## Set task a
Count the lines in the entries that contain the word "family", and give only the number.

━━━ Text section ━━━

Reputation: 181
I am writing a Custom Spark structured streaming sink to write events read from Kafka to Google BQ(Big Query). Below is the code that I have written.
The code is compiling and running successfully. But My Sink is always running in only one executor (always where the driver program runs). I do not understand the issue here.
Here is the implementation of my custom Big Query Sink.
package bq
import org.apache.spark.sql.SQLContext
import org.apache.spark.sql.execution.streaming.Sink
import org.apache.spark.sql.sources.{DataSourceRegister, StreamSinkProvider}
import org.apache.spark.sql.streaming.OutputMode
class DefaultSource extends StreamSinkProvider with DataSourceRegister{
override def createSink(
sqlContext: SQLContext,
parameters: Map[String, String],
partitionColumns: Seq[String],
outputMode: OutputMode): Sink = {
new BQSink(sqlContext, parameters, partitionColumns, outputMode)
}
override def shortName(): String = "bq"
}
class BQSink(sqlContext: SQLContext,
parameters: Map[String, String],
partitionColumns: Seq[String],
outputMode: OutputMode) extends Sink {
override def addBatch(batchId: Long, data: DataFrame): Unit = {
val df = data.sparkSession.createDataFrame
(data.sparkSession.sparkContext.parallelize(data.collect()), data.schema)

━━━ Provided records ━━━

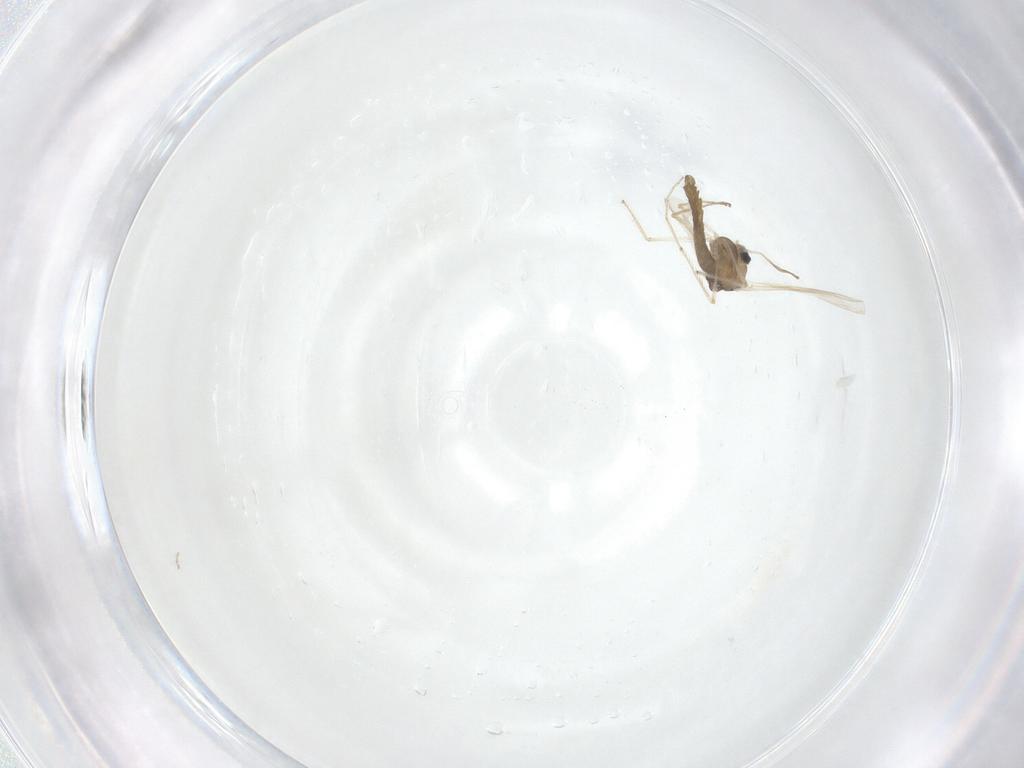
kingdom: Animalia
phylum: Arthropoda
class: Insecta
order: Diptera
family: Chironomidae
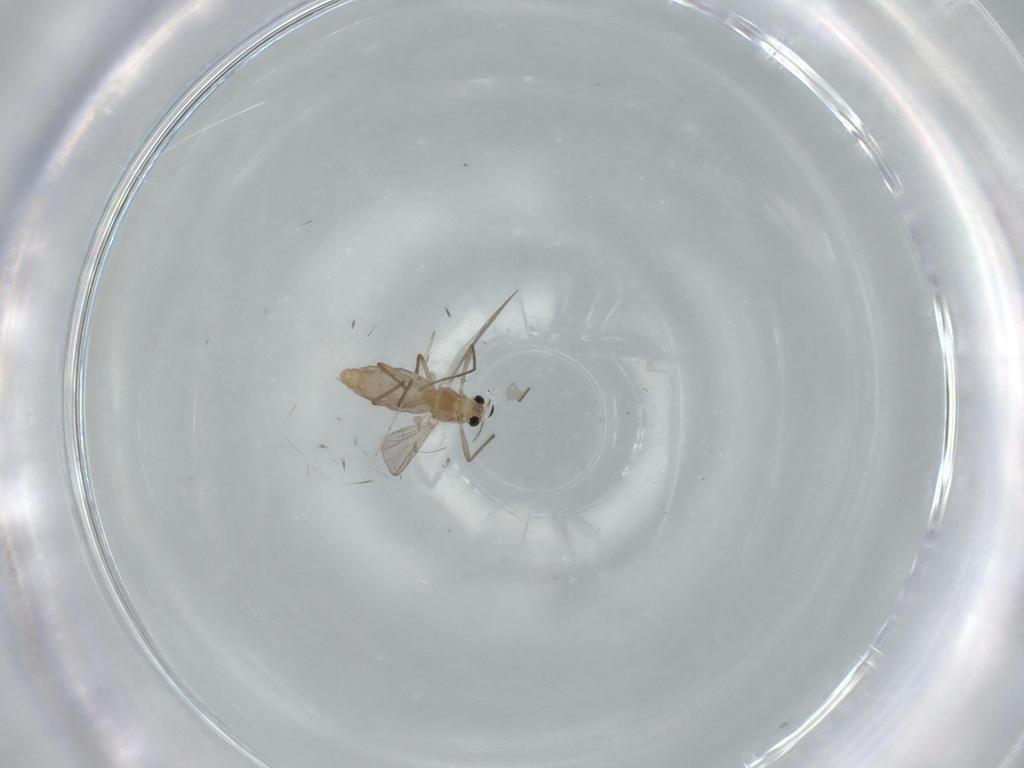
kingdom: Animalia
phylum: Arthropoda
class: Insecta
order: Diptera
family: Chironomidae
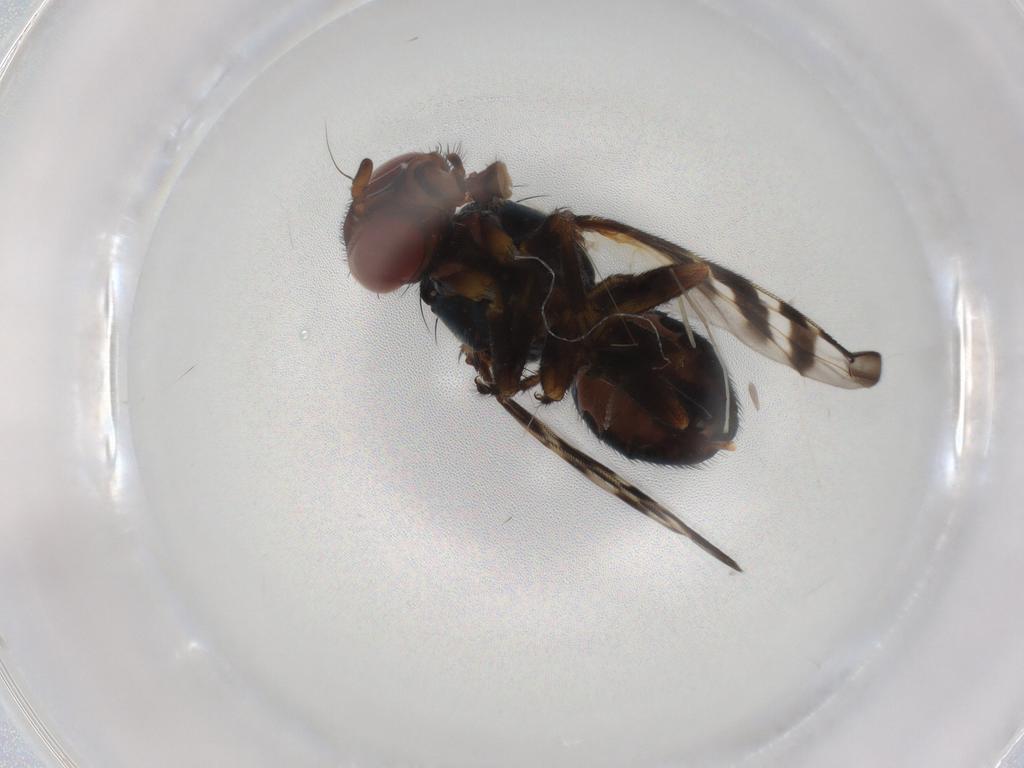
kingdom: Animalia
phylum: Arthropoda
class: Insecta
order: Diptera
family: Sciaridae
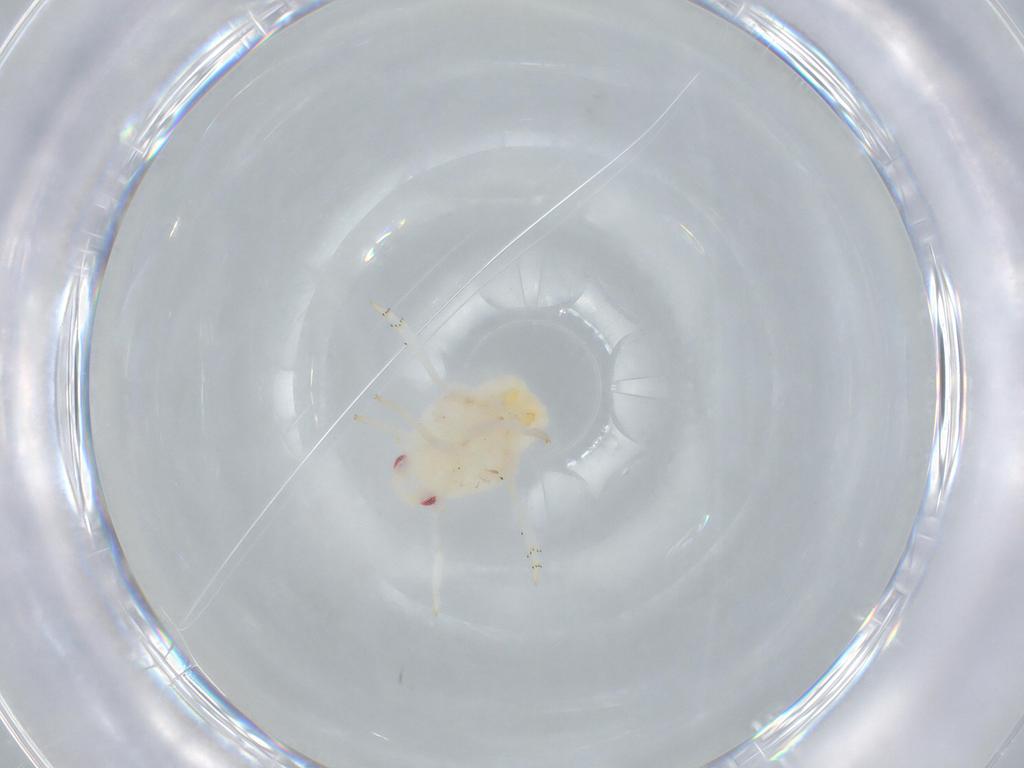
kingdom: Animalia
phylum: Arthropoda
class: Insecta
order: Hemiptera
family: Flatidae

━━━
━━━ Provided records ━━━

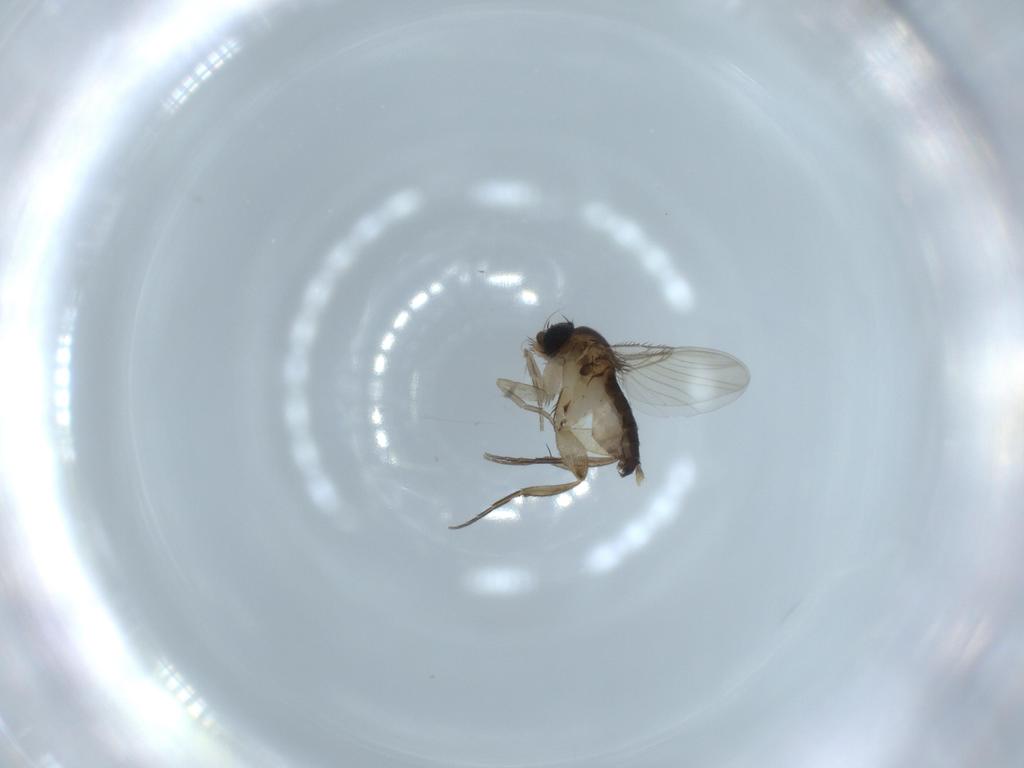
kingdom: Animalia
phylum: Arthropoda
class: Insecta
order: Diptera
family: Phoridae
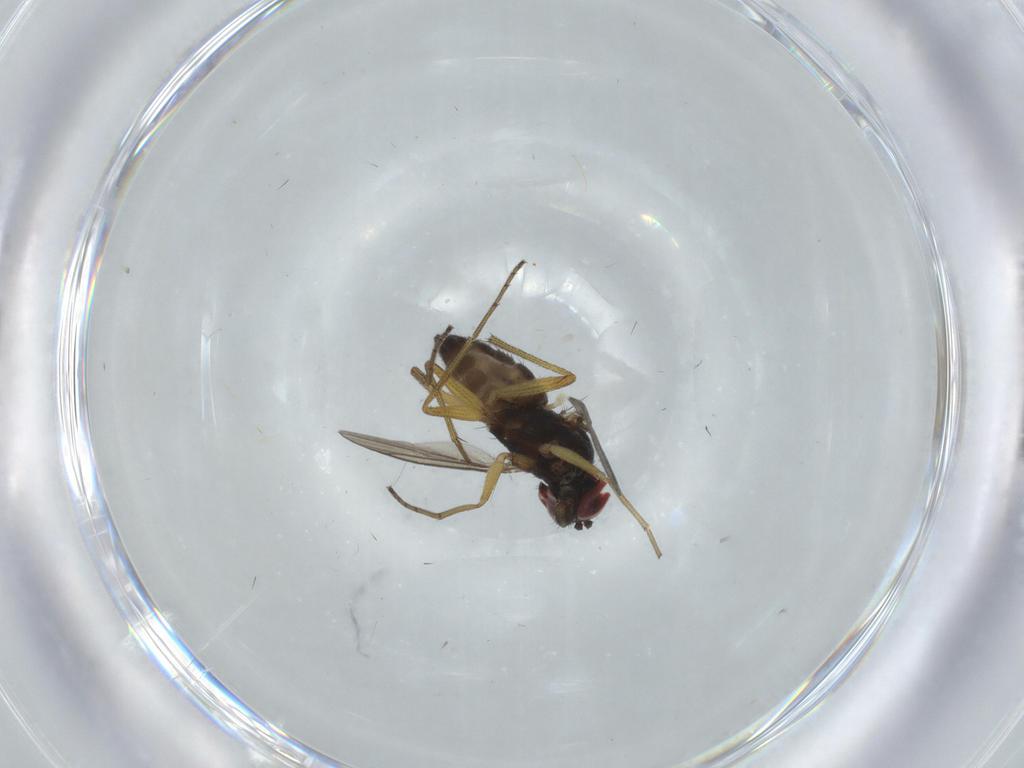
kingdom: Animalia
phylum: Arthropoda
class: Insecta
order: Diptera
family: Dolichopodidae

━━━
━━━ Provided records ━━━

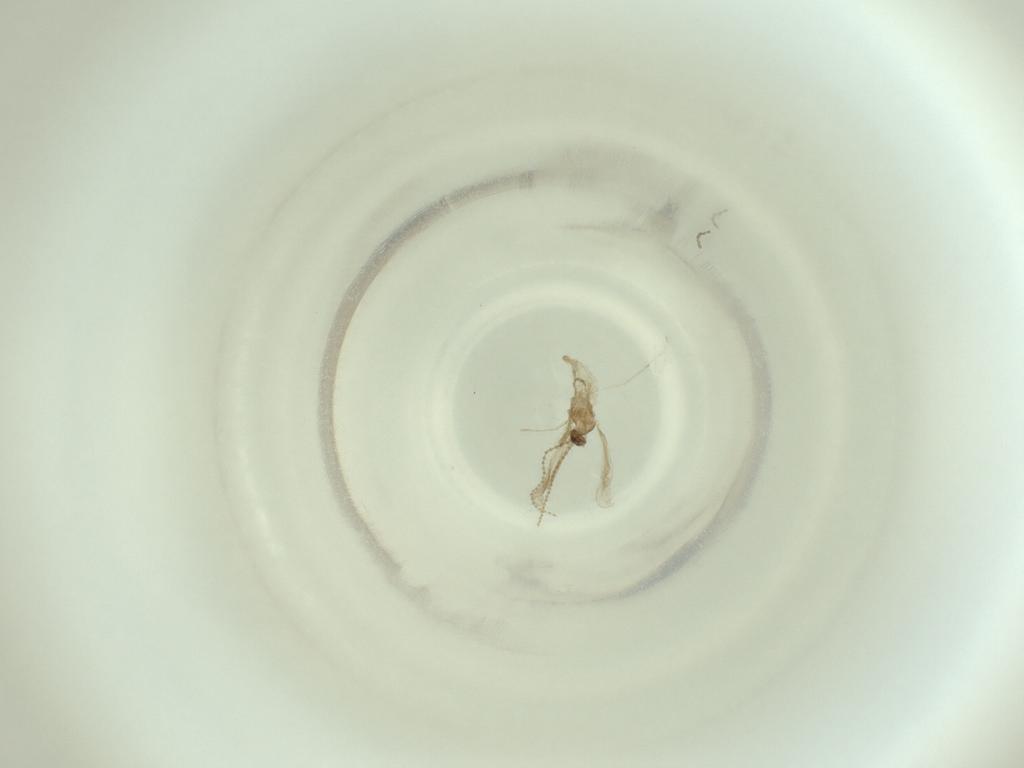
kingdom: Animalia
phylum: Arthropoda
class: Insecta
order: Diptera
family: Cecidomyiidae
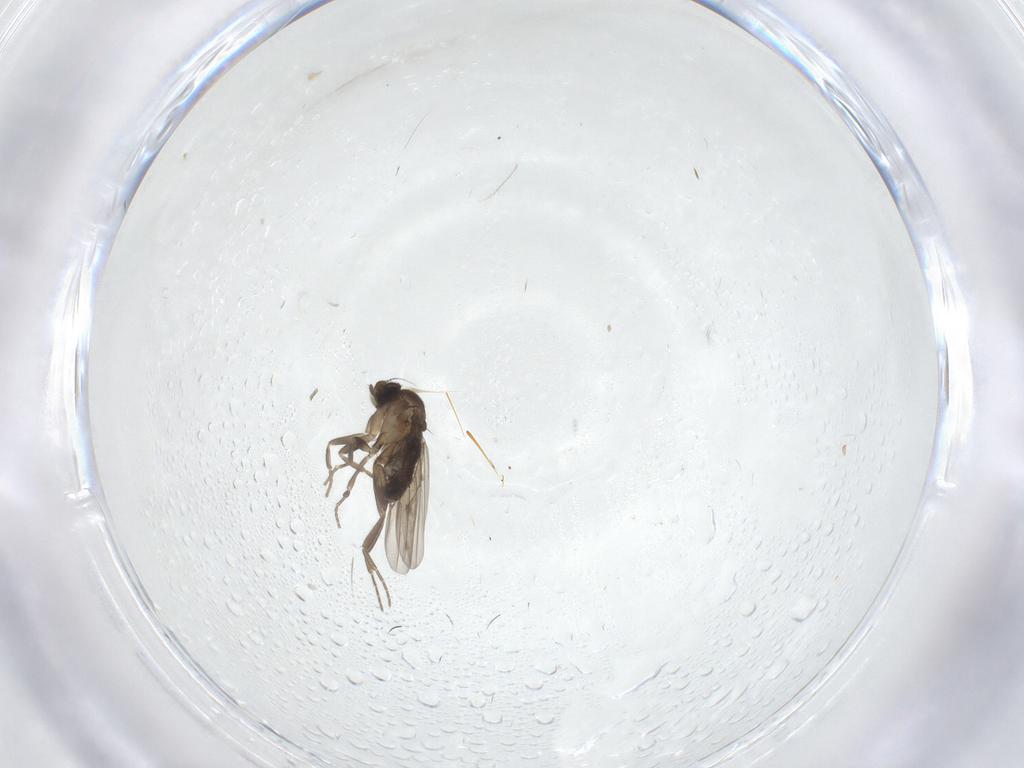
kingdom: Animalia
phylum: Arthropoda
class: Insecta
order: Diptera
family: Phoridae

━━━

## Set task b
Resume the post about the custom Spark sink for BigQuery, starting right after its last line.

## Output a
8

## Output b
df.collect().foreach({ row => {
//code that writes the rows to Big Query.
}
}
Here is my driver program
// Reading raw events from Kafka
val inputDF = sparkSession.readStream
.format("kafka")
.option("kafka.bootstrap.servers", config.getString("kafkaBrokers"))
.option("subscribe", "topic")
.option("fetchOffset.numRetries", 5)
.option("failOnDataLoss", "false")
.option("startingOffsets", "latest")
.load()
.selectExpr("value")
.as[Array[Byte]];
// Transforming inputDF to OutputDF
val outputDF = inputDF.map(event => transform(event))
// Writing outputDF events to BQ
val query = outputDF.writeStream
.format("bq")
.option("checkpointLocation",config.getString("checkpointLocation"))
.outputMode(OutputMode.Append())
.start()
//Start Streaming
query.awaitTermination()
Even though my topic has multiple partitions, My Custom sink is running in a single executor only
Upvotes: 0
Views: 514
Reputation: 18525
Using df.collect
will collect all data from the executors to your driver. Therefore you are seeing only the driver sending data to your sink.
You need to do df.foreachPartition
and use a BQ producer that is accessible on your executors. You may run into "Task not serializable" issue but you can have a look here to understand how this can be solved in Scala Spark.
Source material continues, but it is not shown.